Performance of high flow rate samplers for respirable particle collection

The American Conference of Governmental Industrial hygienists (ACGIH) lowered the threshold limit value (TLV) for respirable crystalline silica (RCS) exposure from 0.05 to 0.025 mg m⁻³ in 2006. For a working environment with an airborne dust concentration near this lowered TLV, the sample collected with current standard respirable aerosol samplers might not provide enough RCS for quantitative analysis. Adopting high flow rate sampling devices for respirable dust containing silica may provide a sufficient amount of RCS to be above the limit of quantification even for samples collected for less than full shift. The performances of three high flow rate respirable samplers (CIP10-R, GK2.69, and FSP10) have been evaluated in this study. Eleven different sizes of monodisperse aerosols of ammonium fluorescein were generated with a vibrating orifice aerosol generator in a calm air chamber in order to determine the sampling efficiency of each sampler. Aluminum oxide particles generated by a fluidized bed aerosol generator were used to test (i) the uniformity of a modified calm air chamber, (ii) the effect of loading on the sampling efficiency, and (iii) the performance of dust collection compared to lower flow rate cyclones in common use in the USA (10-mm nylon and Higgins–Dewell cyclones). The coefficient of variation for eight simultaneous samples in the modified calm air chamber ranged from 1.9 to 6.1% for triplicate measures of three different aerosols. The 50% cutoff size (₅₀d_ae) of the high flow rate samplers operated at the flow rates recommended by manufacturers were determined as 4.7, 4.1, and 4.8 μm for CIP10-R, GK2.69, and FSP10, respectively. The mass concentration ratio of the high flow rate samplers to the low flow rate cyclones decreased with decreasing mass median aerodynamic diameter (MMAD) and high flow rate samplers collected more dust than low flow rate samplers by a range of 2–11 times based on gravimetric analysis.
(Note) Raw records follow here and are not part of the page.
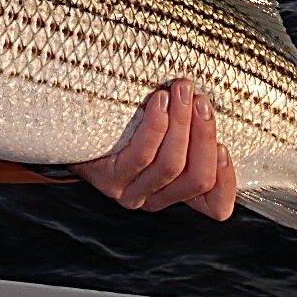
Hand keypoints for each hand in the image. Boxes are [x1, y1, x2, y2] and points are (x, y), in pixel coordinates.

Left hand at [70, 78, 235, 220]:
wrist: (69, 132)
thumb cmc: (121, 128)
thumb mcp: (160, 134)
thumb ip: (186, 133)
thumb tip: (209, 107)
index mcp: (174, 193)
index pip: (215, 205)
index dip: (227, 179)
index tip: (225, 144)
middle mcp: (155, 199)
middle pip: (196, 177)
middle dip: (204, 134)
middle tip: (200, 99)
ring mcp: (131, 193)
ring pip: (172, 164)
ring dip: (182, 123)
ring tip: (181, 91)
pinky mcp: (110, 181)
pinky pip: (142, 155)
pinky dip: (156, 125)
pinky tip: (159, 101)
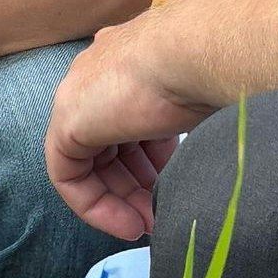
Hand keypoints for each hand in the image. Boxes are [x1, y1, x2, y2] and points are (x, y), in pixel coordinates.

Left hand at [44, 6, 216, 240]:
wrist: (195, 52)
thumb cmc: (211, 70)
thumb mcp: (195, 101)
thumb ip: (181, 121)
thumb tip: (199, 151)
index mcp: (127, 60)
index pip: (131, 119)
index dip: (151, 160)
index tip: (173, 182)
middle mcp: (97, 74)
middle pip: (110, 144)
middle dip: (136, 186)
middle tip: (159, 215)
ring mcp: (78, 95)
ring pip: (90, 162)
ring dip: (121, 200)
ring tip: (148, 225)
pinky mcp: (66, 123)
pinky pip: (67, 175)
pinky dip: (95, 206)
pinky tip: (127, 224)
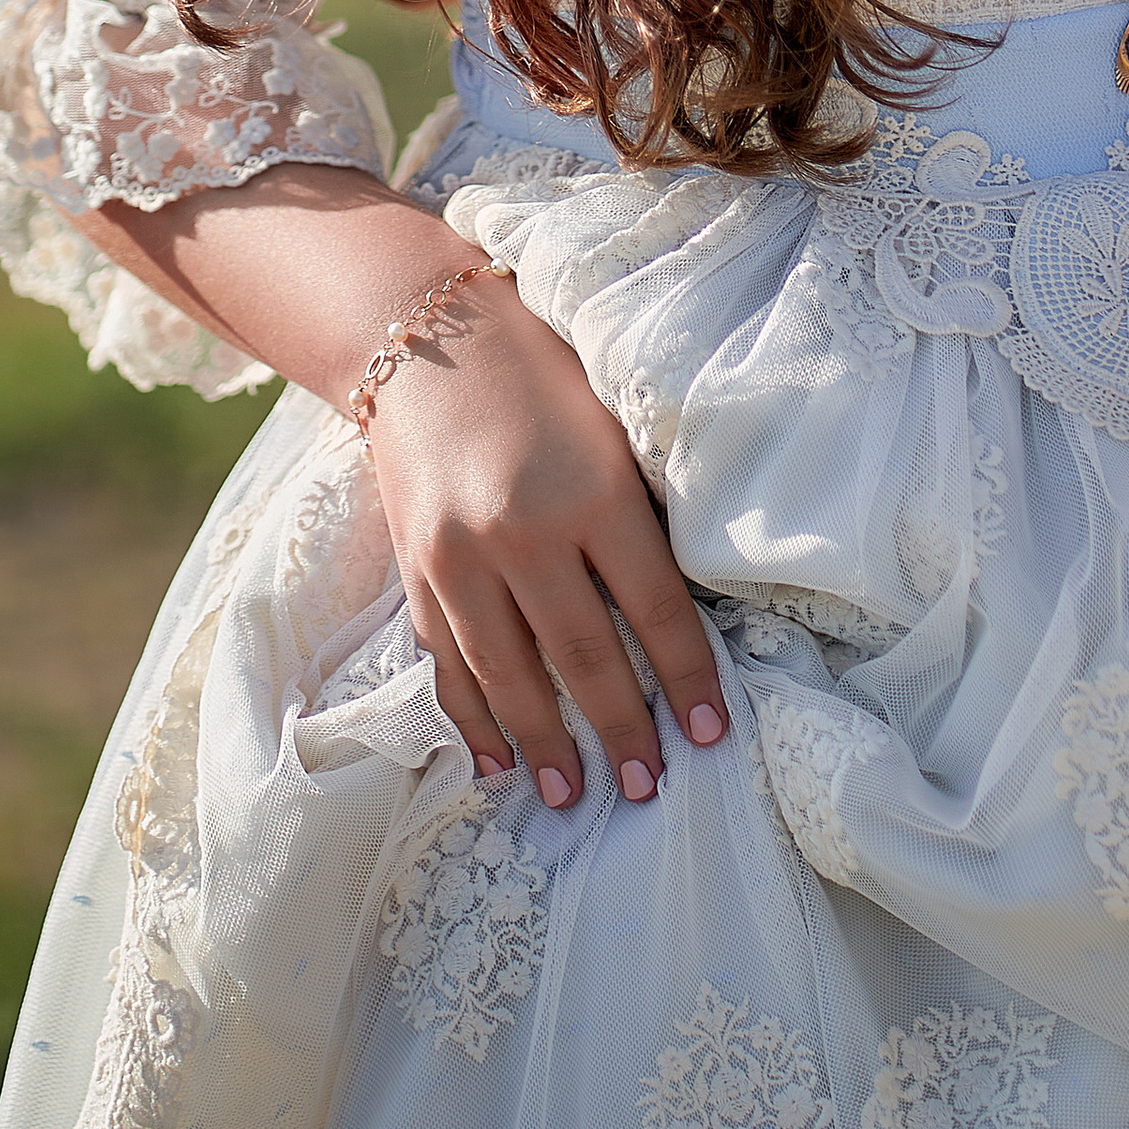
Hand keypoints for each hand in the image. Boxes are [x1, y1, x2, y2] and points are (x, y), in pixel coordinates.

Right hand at [363, 269, 729, 808]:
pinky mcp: (417, 570)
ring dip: (544, 744)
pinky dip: (473, 717)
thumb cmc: (542, 370)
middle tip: (647, 788)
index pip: (656, 609)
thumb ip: (642, 505)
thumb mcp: (613, 421)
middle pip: (585, 657)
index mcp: (593, 492)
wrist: (420, 331)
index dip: (688, 679)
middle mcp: (523, 534)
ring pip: (510, 675)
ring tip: (572, 797)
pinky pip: (448, 663)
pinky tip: (495, 760)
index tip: (712, 734)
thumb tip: (696, 596)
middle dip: (621, 730)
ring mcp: (460, 559)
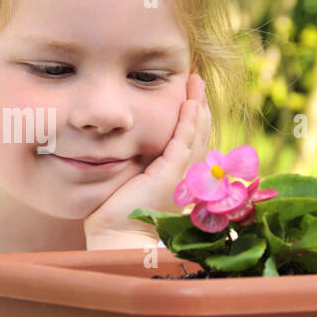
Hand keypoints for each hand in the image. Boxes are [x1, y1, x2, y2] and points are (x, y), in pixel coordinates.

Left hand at [83, 73, 212, 249]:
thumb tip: (122, 148)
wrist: (118, 236)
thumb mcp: (131, 183)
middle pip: (198, 134)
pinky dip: (189, 118)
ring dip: (197, 104)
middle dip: (198, 105)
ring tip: (197, 81)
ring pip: (196, 133)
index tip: (189, 96)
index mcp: (177, 178)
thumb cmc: (117, 215)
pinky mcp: (173, 172)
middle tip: (197, 80)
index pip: (190, 142)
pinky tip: (190, 101)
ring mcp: (183, 174)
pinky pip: (185, 139)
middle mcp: (186, 176)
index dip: (192, 118)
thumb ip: (135, 165)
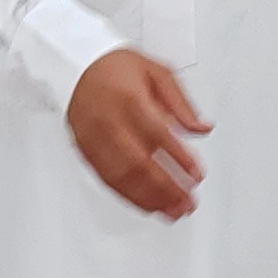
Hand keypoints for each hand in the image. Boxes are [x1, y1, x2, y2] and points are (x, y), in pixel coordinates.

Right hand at [66, 49, 209, 218]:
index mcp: (129, 99)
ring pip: (121, 176)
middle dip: (166, 188)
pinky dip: (129, 196)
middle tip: (187, 202)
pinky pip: (106, 179)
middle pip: (138, 162)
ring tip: (172, 210)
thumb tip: (202, 128)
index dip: (178, 158)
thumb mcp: (158, 72)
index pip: (157, 134)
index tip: (196, 175)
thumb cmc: (116, 68)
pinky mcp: (85, 151)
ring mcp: (93, 139)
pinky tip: (147, 205)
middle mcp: (108, 121)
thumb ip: (182, 103)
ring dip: (149, 198)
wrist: (76, 67)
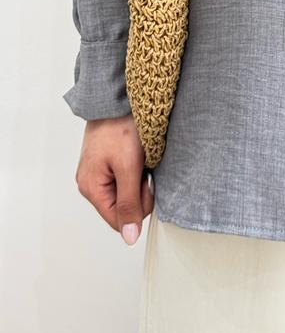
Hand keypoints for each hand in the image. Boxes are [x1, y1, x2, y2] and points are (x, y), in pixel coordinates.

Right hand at [74, 114, 153, 244]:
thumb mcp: (129, 167)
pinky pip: (126, 176)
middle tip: (143, 166)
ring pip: (127, 190)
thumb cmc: (121, 126)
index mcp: (91, 188)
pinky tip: (137, 153)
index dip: (138, 206)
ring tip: (140, 156)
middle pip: (123, 206)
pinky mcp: (108, 160)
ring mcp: (99, 171)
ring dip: (139, 177)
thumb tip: (129, 237)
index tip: (144, 183)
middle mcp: (92, 183)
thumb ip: (129, 203)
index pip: (118, 220)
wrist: (118, 96)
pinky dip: (136, 167)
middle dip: (139, 190)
Dust loading inside the high flow rate samplers does not appear to affect the particle separation in either FSP10 or GK2.69. The high flow rate samplers overestimated compared to the International Standards Organization/Comité Européen de Normalisation/ACGIH respirable convention [up to 40% at large MMAD (27.5 μm)] and could provide overestimated exposure data with the current flow rates. However, both cyclones appeared to be able to provide relatively unbiased assessments of RCS when their flow rates were adjusted.